Vladimir Putin is Russia’s New Homophobic Dictator
Vladimir Putin has been President of Russia since 7 May 2012. Putin previously served as President from 2000 to 2008, and as Prime Minister of Russia from 1999 to 2000 and again from 2008 to 2012. Putin was also previously the Chairman of the United Russia political party. He has amassed enough power that he can now be considered Russia’s new homophobic dictator.
Putin’s actions have been labeled ‘undemocratic’ by the Russian people. He is able to force his will on the parliament and the people. Protestors against his policies are imprisoned.
Today Putin signed a bill into law that contains the most stringent and suppressive measures ever imposed by any ‘democratic’ country in history, virtually banning the LGBT community from the nation.
The law, which stigmatizes gay people and bans giving children any information about homosexuality, passed easily in parliament with the full support of Putin. Putin called it an effort to eliminate the “propaganda of nontraditional sexual relations.” He called homosexuality a ‘western liberal policy,’ that is unsupported by the Russian Orthodox Church. He claims that the youth of Russia were being corrupted by western values.
The law provides for hefty fines for anyone disseminating any and all LGBT information, or participating in gay pride parades.
Criticism of Putin is not allowed inside Russia, but there is much to be heard from outside the country. His popularity has dropped somewhat inside Russia, but remains on the plus side. Much of it is attributed to the state owned television network, which constantly praises Putin’s policies. Insiders say that the Putin Administration also employs a group of young bloggers who constantly praise the president.
Outside of the country, WikiLeaks labeled Putin the “alpha dog” and compared him with Batman; (while Dmitry Medvedev was compared with Batman’s crime-fighting partner Robin).
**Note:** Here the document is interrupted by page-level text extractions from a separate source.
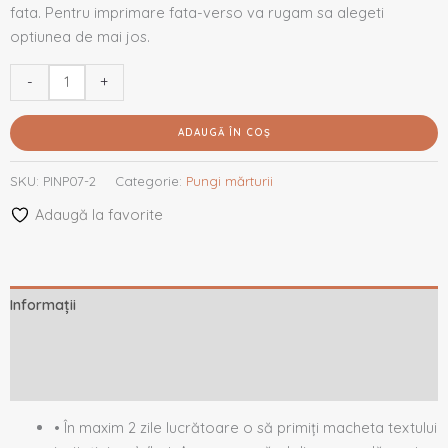
fata. Pentru imprimare fata-verso va rugam sa alegeti
optiunea de mai jos.
-
+
ADAUGĂ ÎN COȘ
SKU:
PINP07-2
Categorie:
Pungi mărturii
Adaugă la favorite
Informații
Descriere
Recenzii (0)
• În maxim 2 zile lucrătoare o să primiți macheta textului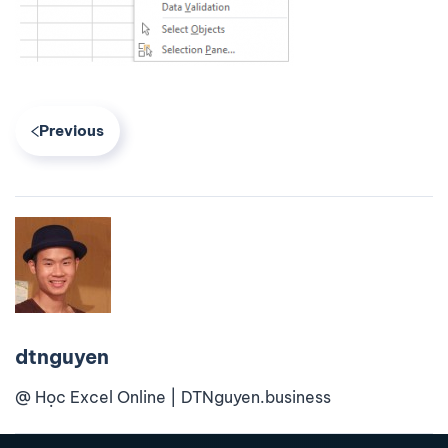
Previous
dtnguyen
@ Học Excel Online | DTNguyen.business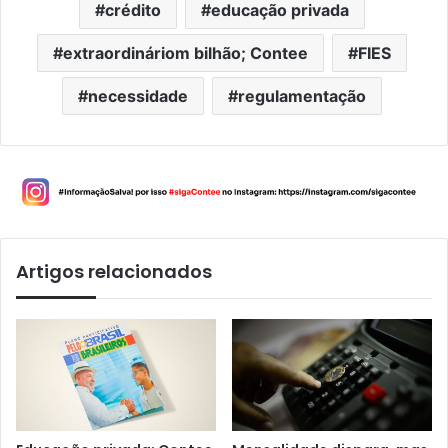
crédito
educação privada
extraordináriom bilhão; Contee
FIES
necessidade
regulamentação
Artigos relacionados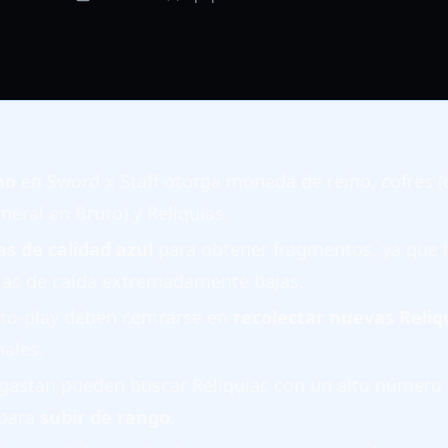
no
en Sword x Staff otorga moneda de reino, cofres (
eral en Bruto) y Reliquias.
as de calidad azul
para obtener fragmentos, ya que l
sas de caída extremadamente bajas.
-to-play deben centrarse en
recolectar nuevas Reliq
nales.
 gastan pueden buscar Reliquias con un alto número
 para
subir de rango
.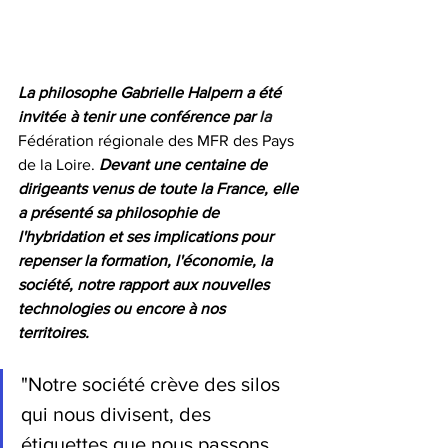
La philosophe Gabrielle Halpern a été 
invitée
à tenir une conférence par 
la 
Fédération régionale des MFR des Pays 
de la Loire. 
Devant une centaine de 
dirigeants venus de toute la France, elle 
a présenté sa philosophie de 
l'hybridation et ses implications pour 
repenser la formation, l'économie, la 
société, notre rapport aux nouvelles 
technologies ou encore à nos 
territoires. 
"Notre société crève des silos 
qui nous divisent, des 
étiquettes que nous passons 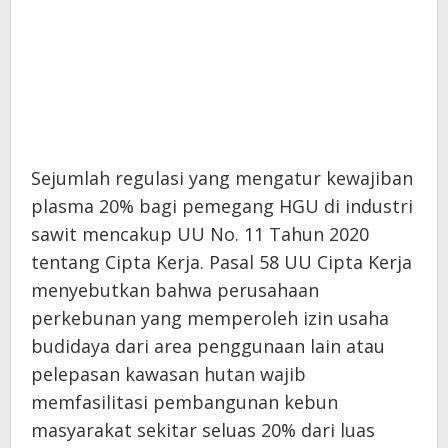
Sejumlah regulasi yang mengatur kewajiban
plasma 20% bagi pemegang HGU di industri
sawit mencakup UU No. 11 Tahun 2020
tentang Cipta Kerja. Pasal 58 UU Cipta Kerja
menyebutkan bahwa perusahaan
perkebunan yang memperoleh izin usaha
budidaya dari area penggunaan lain atau
pelepasan kawasan hutan wajib
memfasilitasi pembangunan kebun
masyarakat sekitar seluas 20% dari luas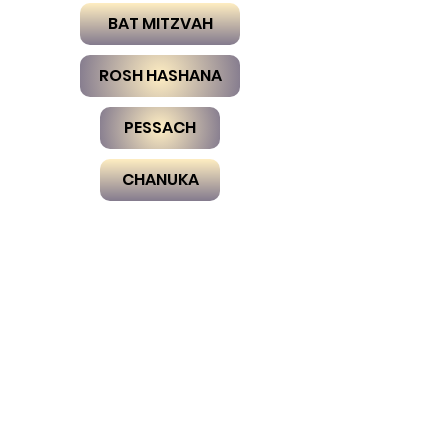
BAT MITZVAH
ROSH HASHANA
PESSACH
CHANUKA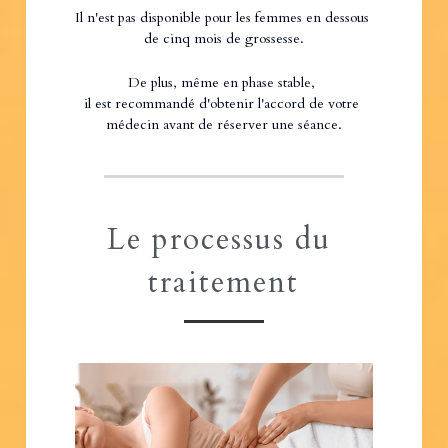
Il n'est pas disponible pour les femmes en dessous 
de cinq mois de grossesse.
De plus, même en phase stable, 
il est recommandé d'obtenir l'accord de votre 
médecin avant de réserver une séance.
Le processus du 
traitement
American diplomats said Putin’s Russia had become “a corrupt, autocratic, and is centerd on the leadership of Vladimir Putin, in which officials, oligarchs and organized crime are bound together to create a “virtual mafia state.”
Russian opposition and commentators within the United States have labeled him a ‘dictator.’ Former UK Foreign Secretary David Miliband has described Putin as a “ruthless dictator” whose “days are numbered.” U.S. Presidential candidate Mitt Romney called Putin “a real threat to the stability and peace of the world.”
In the fall of 2011, the anti-Putin opposition movement in Russia became more visible, with street protests against allegedly falsified parliamentary elections (in favor of Putin’s party, United Russia) cropping up across major Russian cities.
At present, Putin has threatened the United States concerning the possible use of American aircraft based in Jordan to attack Syrian security forces. (Russia supplies Syria the majority of its sophisticated arsenal).
He also refused to surrender NSA whistleblower Edward Snowden to United States authorities. He offered Snowden asylum if he would cease leaking secrets, but the former CIA contractor declined.
“Just because he feels that he is a human rights defender, rights activist, he doesn’t seem to have an intention to stop such work,” Putin said.
The cold war ended years ago, but with Putin, a former KGB officer, in command, the perception of Russia has not changed. Results of elections are questionable, and the people fear expressing criticism of the president. There is little evidence to disprove that Vladimir Putin has now become Russia’s new dictator.